The answer is to be the lines below that lie between the line holding "淘宝是目前国内最大的电商平台之一，拥有海量的商品资" and the line holding "Link másolása", inclusive, transcribed exactly and free of pictures.

Extracted page text data
· · · · ·
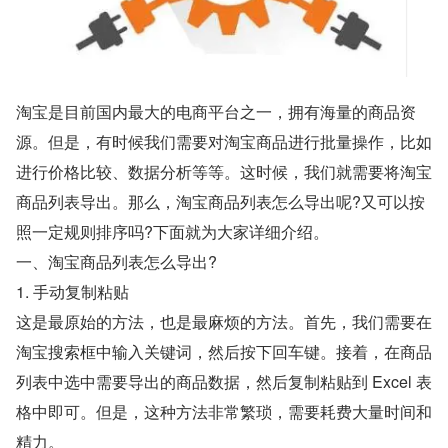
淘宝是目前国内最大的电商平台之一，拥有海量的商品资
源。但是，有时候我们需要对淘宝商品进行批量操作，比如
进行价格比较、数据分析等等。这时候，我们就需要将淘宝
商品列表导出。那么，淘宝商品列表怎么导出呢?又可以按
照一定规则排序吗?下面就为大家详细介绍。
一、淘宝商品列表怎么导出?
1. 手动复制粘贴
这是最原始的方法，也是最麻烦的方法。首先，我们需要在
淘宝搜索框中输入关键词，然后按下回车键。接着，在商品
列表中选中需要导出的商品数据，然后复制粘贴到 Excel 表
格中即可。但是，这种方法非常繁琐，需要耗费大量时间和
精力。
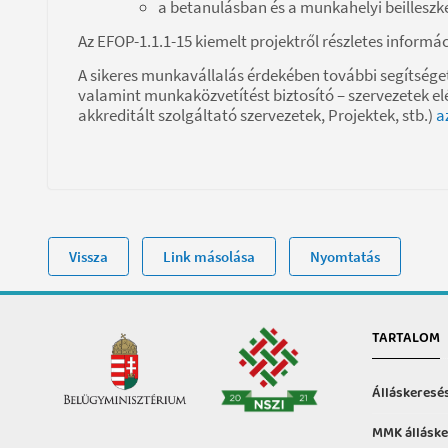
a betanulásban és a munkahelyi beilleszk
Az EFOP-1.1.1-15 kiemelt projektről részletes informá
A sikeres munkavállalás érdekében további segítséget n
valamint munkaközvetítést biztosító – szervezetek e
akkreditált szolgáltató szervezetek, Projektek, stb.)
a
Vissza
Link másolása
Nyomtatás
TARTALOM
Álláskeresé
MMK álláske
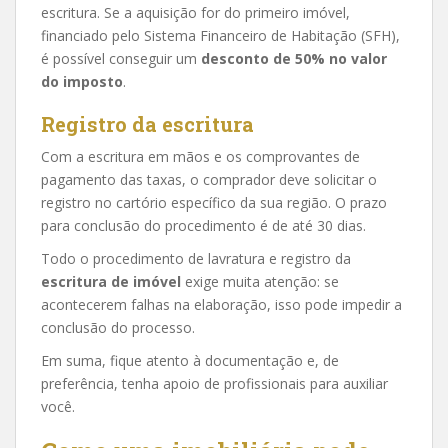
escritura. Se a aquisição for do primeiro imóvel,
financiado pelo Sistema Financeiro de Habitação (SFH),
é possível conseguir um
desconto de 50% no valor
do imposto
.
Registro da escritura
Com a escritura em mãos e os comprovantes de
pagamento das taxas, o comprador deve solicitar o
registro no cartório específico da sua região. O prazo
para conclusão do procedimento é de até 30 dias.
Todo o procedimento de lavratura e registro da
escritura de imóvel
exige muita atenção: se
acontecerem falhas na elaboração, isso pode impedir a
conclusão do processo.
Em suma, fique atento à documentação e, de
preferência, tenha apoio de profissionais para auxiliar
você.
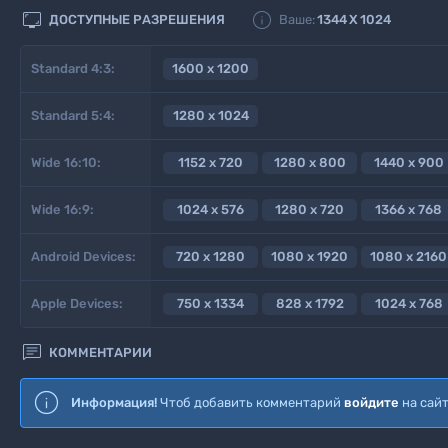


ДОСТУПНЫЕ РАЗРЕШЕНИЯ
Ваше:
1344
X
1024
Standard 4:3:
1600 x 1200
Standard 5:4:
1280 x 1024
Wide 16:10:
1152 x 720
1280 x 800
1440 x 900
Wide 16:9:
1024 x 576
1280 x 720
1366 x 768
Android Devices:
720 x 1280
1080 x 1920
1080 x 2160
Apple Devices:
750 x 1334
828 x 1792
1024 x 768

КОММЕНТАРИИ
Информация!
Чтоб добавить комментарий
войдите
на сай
· · · · ·
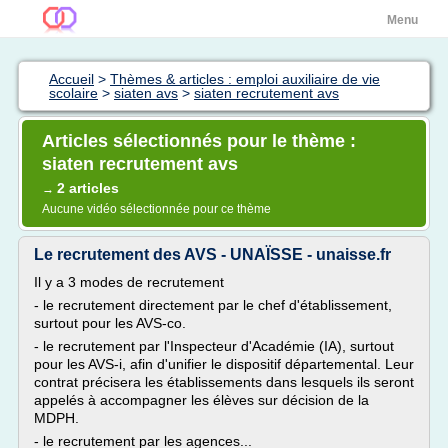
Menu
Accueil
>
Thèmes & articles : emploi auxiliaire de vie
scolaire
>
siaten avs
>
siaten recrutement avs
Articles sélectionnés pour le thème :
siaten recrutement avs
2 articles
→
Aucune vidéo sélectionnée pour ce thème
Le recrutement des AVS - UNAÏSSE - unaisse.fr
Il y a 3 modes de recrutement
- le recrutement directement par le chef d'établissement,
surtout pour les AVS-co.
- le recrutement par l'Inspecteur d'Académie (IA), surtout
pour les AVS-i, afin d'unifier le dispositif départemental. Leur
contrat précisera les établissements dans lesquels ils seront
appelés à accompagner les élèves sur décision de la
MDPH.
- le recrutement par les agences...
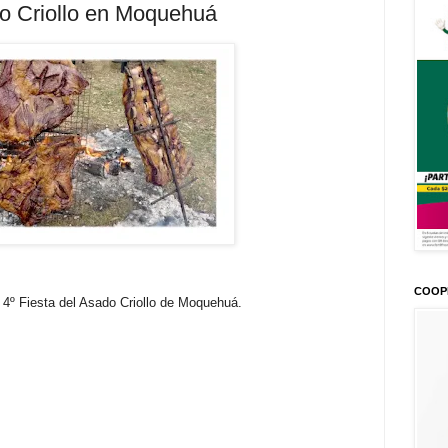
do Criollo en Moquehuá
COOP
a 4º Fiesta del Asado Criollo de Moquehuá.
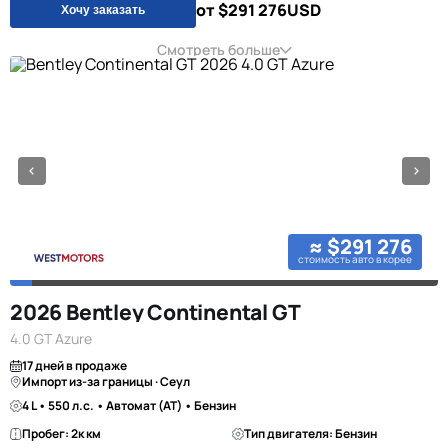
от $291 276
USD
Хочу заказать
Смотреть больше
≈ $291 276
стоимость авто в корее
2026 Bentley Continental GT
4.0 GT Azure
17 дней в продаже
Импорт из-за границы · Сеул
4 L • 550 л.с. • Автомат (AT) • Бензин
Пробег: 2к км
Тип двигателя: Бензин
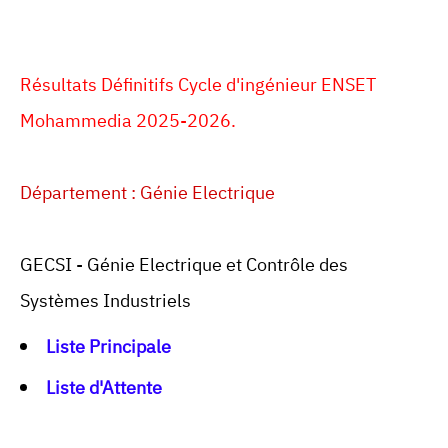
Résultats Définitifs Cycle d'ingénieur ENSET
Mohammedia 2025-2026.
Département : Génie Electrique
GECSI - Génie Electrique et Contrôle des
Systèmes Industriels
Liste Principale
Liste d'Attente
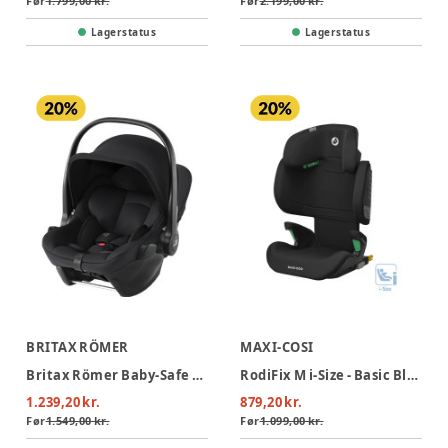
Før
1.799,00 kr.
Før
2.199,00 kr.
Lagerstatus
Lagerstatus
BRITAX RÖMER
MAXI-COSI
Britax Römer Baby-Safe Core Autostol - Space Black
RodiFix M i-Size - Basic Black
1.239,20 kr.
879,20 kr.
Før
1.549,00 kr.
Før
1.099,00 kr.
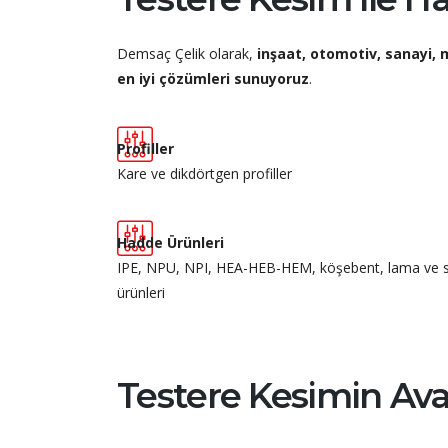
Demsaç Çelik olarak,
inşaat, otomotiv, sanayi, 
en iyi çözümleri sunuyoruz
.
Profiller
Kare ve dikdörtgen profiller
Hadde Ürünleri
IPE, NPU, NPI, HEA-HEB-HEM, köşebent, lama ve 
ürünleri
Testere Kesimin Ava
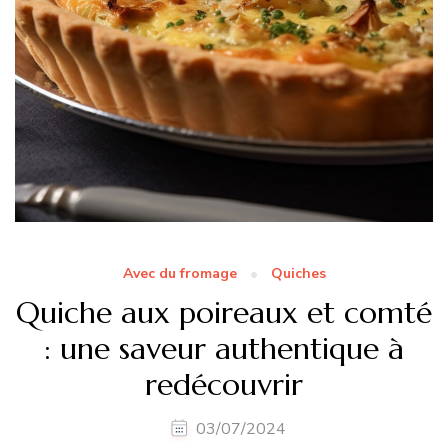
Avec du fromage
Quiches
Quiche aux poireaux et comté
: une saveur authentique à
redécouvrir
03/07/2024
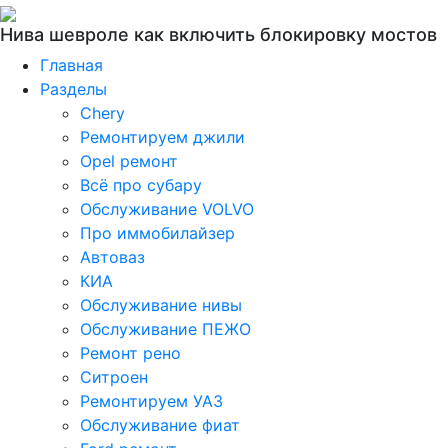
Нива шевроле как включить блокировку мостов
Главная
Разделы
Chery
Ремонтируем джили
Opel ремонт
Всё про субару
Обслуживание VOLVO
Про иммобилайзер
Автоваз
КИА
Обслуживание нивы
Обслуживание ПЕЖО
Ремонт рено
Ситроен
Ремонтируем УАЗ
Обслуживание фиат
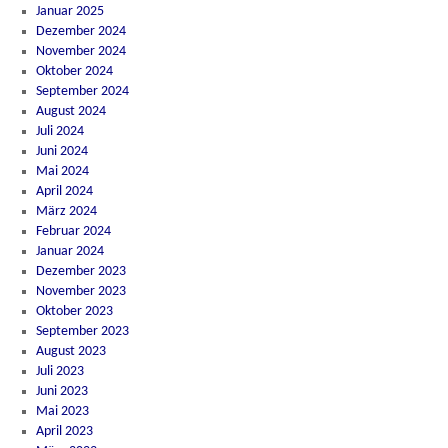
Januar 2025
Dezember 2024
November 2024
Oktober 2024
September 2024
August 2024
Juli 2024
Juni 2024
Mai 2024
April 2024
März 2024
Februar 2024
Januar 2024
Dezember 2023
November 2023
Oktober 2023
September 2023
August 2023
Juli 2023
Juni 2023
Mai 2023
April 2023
· · · · ·
_Your solution_
淘宝是目前国内最大的电商平台之一，拥有海量的商品资
源。但是，有时候我们需要对淘宝商品进行批量操作，比如
进行价格比较、数据分析等等。这时候，我们就需要将淘宝
商品列表导出。那么，淘宝商品列表怎么导出呢?又可以按
照一定规则排序吗?下面就为大家详细介绍。
一、淘宝商品列表怎么导出?
1. 手动复制粘贴
这是最原始的方法，也是最麻烦的方法。首先，我们需要在
淘宝搜索框中输入关键词，然后按下回车键。接着，在商品
列表中选中需要导出的商品数据，然后复制粘贴到 Excel 表
格中即可。但是，这种方法非常繁琐，需要耗费大量时间和
精力。
a betanulásban és a munkahelyi beilleszk
Az EFOP-1.1.1-15 kiemelt projektről részletes informá
A sikeres munkavállalás érdekében további segítséget n
valamint munkaközvetítést biztosító – szervezetek e
akkreditált szolgáltató szervezetek, Projektek, stb.)
a
Vissza
Link másolása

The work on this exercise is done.